Segment Start: Supplied data

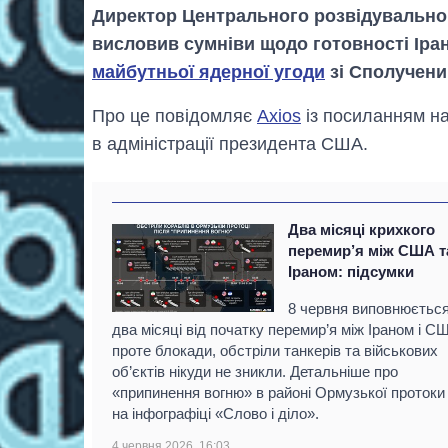
Директор Центрального розвідувально
висловив сумніви щодо готовності Іра
майбутньої ядерної угоди
зі Сполучен
Про це повідомляє
Axios
із посиланням на
в адміністрації президента США.
Два місяці крихкого
перемир’я між США т
Іраном: підсумки
8 червня виповнюєтьс
два місяці від початку перемир’я між Іраном і С
проте блокади, обстріли танкерів та військових
об’єктів нікуди не зникли. Детальніше про
«припинення вогню» в районі Ормузької протоки
на інфографіці «Слово і діло».
4 червня 2026, 16:03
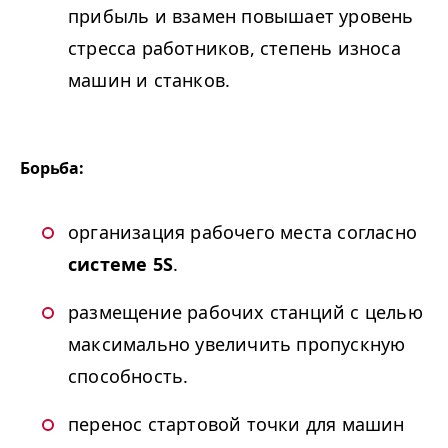
прибыль и взамен повышает уровень
стресса работников, степень износа
машин и станков.
Борьба:
организация рабочего места согласно
системе
5
S
.
размещение рабочих станций с целью
максимально увеличить пропускную
способность.
перенос стартовой точки для машин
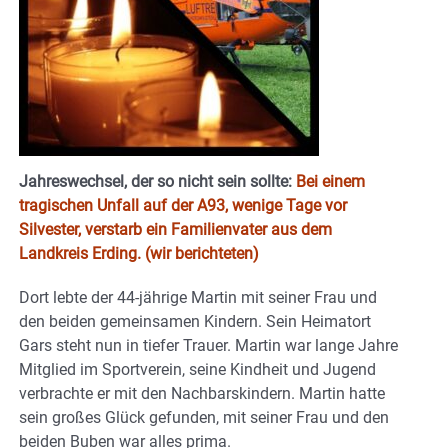
Jahreswechsel, der so nicht sein sollte:
Bei einem
tragischen Unfall auf der A93, wenige Tage vor
Silvester, verstarb ein Familienvater aus dem
Landkreis Erding. (wir berichteten)
Dort lebte der 44-jährige Martin mit seiner Frau und
den beiden gemeinsamen Kindern. Sein Heimatort
Gars steht nun in tiefer Trauer. Martin war lange Jahre
Mitglied im Sportverein, seine Kindheit und Jugend
verbrachte er mit den Nachbarskindern. Martin hatte
sein großes Glück gefunden, mit seiner Frau und den
beiden Buben war alles prima.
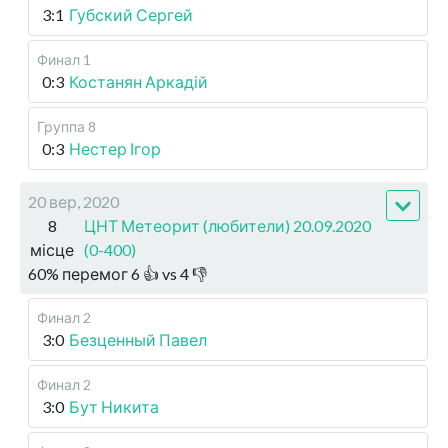
3:1
Губский Сергей
Финал 1
0:3
Костанян Аркадій
Группа 8
0:3
Нестер Ігор
20 вер, 2020
8
ЦНТ Метеорит (любители) 20.09.2020
місце
(0-400)
60
%
перемог
6
👍 vs
4
👎
Финал 2
3:0
Безценный Павел
Финал 2
3:0
Бут Никита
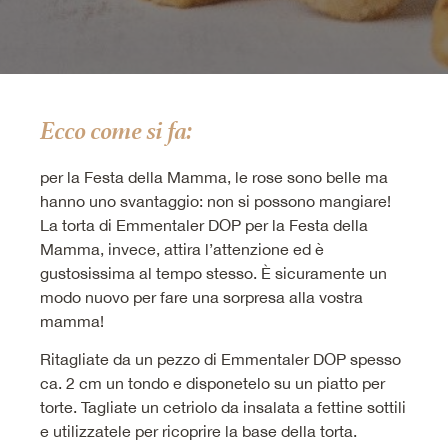
Ecco come si fa:
per la Festa della Mamma, le rose sono belle ma
hanno uno svantaggio: non si possono mangiare!
La torta di Emmentaler DOP per la Festa della
Mamma, invece, attira l’attenzione ed è
gustosissima al tempo stesso. È sicuramente un
modo nuovo per fare una sorpresa alla vostra
mamma!
Ritagliate da un pezzo di Emmentaler DOP spesso
ca. 2 cm un tondo e disponetelo su un piatto per
torte. Tagliate un cetriolo da insalata a fettine sottili
e utilizzatele per ricoprire la base della torta.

Segment End: Supplied data

Task to carry out: List each line of the entries that holds the string "машин".

Answer to this problem:
машин и станков.
перенос стартовой точки для машин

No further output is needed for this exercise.